__TEXTAUSZUG__:
>>>

Vielfach hatte ich gelesen, dass der Versuch, die Begleiterkrankungen zuerst zu behandeln den nicht diagnostizierten Patienten nicht half. Und nun wollten wir trotz der bekannten Diagnose an die Begleiterkrankungen heran? Es kam mir falsch vor. Ich hatte Angst.

 

Lena begann die Einnahme zu Beginn eines Schulpraktikums, das in die Sommerferien mündete. Zum Glück konnte ich also in dieser Zeit meine Sorgen um schulische Leistungen unbeachtet lassen. Außerdem hatte Lena sich trotz des Absetzens der ADS-Medikamente im 2. Schulhalbjahr wieder sehr verbessert. Sie hoffte wohl, dass sie sofort eine Wirkung spüren würde. So war es aber nicht. Bis es wirklich besser wurde, vergingen bestimmt ein paar Wochen. 

 

Heute würde ich sagen, dass es ihr zumindest überwiegend besser geht. Ich verglich ihre Gefühle damals mit einer Straße, die links und rechts Leitplanken hat. Sie konnte nicht geradeaus in der Mitte fahren, sie konnte auch nicht mittig wechselnd große Schlangenlinien fahren. Sie konnte nur im schnellen Wechsel von einer Leitplanke an die andere donnern und dann so lange daran längs schrammen, bis es wieder in die andere Richtung ging. Die Psychiaterin hat in einem Gespräch gesagt, sie könne nur entweder "alles geben" oder hätte einen Burnout.

 

Ich habe lange vor der Diagnose mal zu Lena gesagt: "Wärst du ein Auto, gäbe es bei dir nur Vollgas oder Motorschaden". 

 

Momentan kann man sagen, dass das Antidepressivum ihr hilft, in der Mitte zu fahren. Mir ist klar, dass das nicht ihr Leben lang so sein wird. Sie hat wieder abgenommen - die Dosierung ist im Verhältnis zu ihrem Gewicht zu hoch. Aber besser wäre, wenn sie zunehmen würde, als die Dosierung herunter zu fahren. Noch besser wäre es, trotz Zunahme die Dosierung etwas zu verringern. Aber wir müssen geduldig sein!

 

Momentan, sagt Lena, käme sie gut mit in der Schule. Aber sicher wissen, können wir das erst nach den ersten Klausuren. Wir werden in diesem Schuljahr keinen Druck machen und sie nur dann unterstützen, wenn sie uns um Hilfe bittet. Sie ist jung genug, um im Zweifel eine Klasse zu wiederholen, die Schule zu wechseln, einen anderen Weg zu gehen. Sie hat ihren mittleren Schulabschluss in der Tasche, was beruhigend ist. Sie weiß um die Möglichkeit, ihr Potenzial durch die Einnahme von Medikinet besser abzurufen. So lange sie das nicht möchte, muss das für uns erst recht in Ordnung sein.

<<<

__AUFGABENSTELLUNG__:
Prüfe bei jeder Aussage, ob sie zum Textauszug passt. Antworte jeweils mit Ja oder Nein und zitiere dazu die entscheidenden Worte des Textes wörtlich.
1. Lena spürte gleich nach Beginn der Einnahme eine Wirkung.
2. Lena hat ihren mittleren Schulabschluss bereits erworben.
3. Die Eltern wollen Lena in diesem Schuljahr unter Druck setzen.
Die Einträge braucht man für die Bearbeitung nicht.

__ERFASSTE DATEN__:

>>>

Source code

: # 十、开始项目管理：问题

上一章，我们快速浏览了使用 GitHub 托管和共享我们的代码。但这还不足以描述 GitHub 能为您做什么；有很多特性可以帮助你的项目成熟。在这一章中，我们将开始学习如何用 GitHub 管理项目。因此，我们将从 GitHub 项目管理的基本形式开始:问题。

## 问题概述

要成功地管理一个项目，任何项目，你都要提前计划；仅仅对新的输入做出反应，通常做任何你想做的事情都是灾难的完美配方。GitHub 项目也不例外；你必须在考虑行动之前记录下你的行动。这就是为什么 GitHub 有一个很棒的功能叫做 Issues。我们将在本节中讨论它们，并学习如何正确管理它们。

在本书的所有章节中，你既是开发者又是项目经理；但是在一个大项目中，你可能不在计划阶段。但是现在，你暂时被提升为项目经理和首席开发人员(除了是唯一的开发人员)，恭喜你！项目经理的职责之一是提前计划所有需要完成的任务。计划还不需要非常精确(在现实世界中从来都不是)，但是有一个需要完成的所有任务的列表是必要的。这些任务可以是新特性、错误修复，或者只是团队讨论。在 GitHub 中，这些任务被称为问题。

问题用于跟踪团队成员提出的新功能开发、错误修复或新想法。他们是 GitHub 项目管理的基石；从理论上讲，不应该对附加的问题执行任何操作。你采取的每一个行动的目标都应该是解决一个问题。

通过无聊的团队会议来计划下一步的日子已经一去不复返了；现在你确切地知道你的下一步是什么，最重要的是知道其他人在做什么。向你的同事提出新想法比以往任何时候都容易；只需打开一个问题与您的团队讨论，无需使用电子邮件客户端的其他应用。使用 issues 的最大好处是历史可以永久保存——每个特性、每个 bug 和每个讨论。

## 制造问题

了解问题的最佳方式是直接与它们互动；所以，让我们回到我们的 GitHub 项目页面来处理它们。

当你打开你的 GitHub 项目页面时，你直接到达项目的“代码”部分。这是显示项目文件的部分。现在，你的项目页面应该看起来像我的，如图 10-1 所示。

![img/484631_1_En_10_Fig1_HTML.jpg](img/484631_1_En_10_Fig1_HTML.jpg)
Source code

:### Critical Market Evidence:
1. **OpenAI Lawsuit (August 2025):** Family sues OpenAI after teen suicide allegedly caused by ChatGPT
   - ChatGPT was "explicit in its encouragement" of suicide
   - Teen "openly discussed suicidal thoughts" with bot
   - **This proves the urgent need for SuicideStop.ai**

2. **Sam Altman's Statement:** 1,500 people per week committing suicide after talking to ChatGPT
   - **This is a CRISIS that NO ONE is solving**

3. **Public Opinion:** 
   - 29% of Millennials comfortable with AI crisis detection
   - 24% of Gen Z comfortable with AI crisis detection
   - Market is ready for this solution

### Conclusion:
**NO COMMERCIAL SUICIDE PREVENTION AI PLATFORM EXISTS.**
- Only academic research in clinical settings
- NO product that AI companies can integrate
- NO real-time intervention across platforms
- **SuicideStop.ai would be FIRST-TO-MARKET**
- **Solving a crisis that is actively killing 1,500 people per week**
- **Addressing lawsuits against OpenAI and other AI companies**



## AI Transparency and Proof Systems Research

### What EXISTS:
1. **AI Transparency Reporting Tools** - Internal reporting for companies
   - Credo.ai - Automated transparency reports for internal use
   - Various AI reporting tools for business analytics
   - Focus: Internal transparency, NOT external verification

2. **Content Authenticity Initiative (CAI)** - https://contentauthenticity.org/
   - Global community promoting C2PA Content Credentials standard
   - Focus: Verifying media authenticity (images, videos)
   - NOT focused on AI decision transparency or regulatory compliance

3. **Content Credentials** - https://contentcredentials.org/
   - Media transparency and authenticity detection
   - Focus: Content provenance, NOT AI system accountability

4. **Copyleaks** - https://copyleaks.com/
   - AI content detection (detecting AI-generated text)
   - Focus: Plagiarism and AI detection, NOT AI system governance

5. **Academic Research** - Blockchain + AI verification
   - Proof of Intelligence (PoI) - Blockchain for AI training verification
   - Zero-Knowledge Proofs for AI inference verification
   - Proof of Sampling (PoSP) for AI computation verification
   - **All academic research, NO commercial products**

<<<

__LÖSUNG__:
1. Nein: „So war es aber nicht. Bis es wirklich besser wurde, vergingen bestimmt ein paar Wochen.“
2. Ja: „Sie hat ihren mittleren Schulabschluss in der Tasche“
3. Nein: „Wir werden in diesem Schuljahr keinen Druck machen“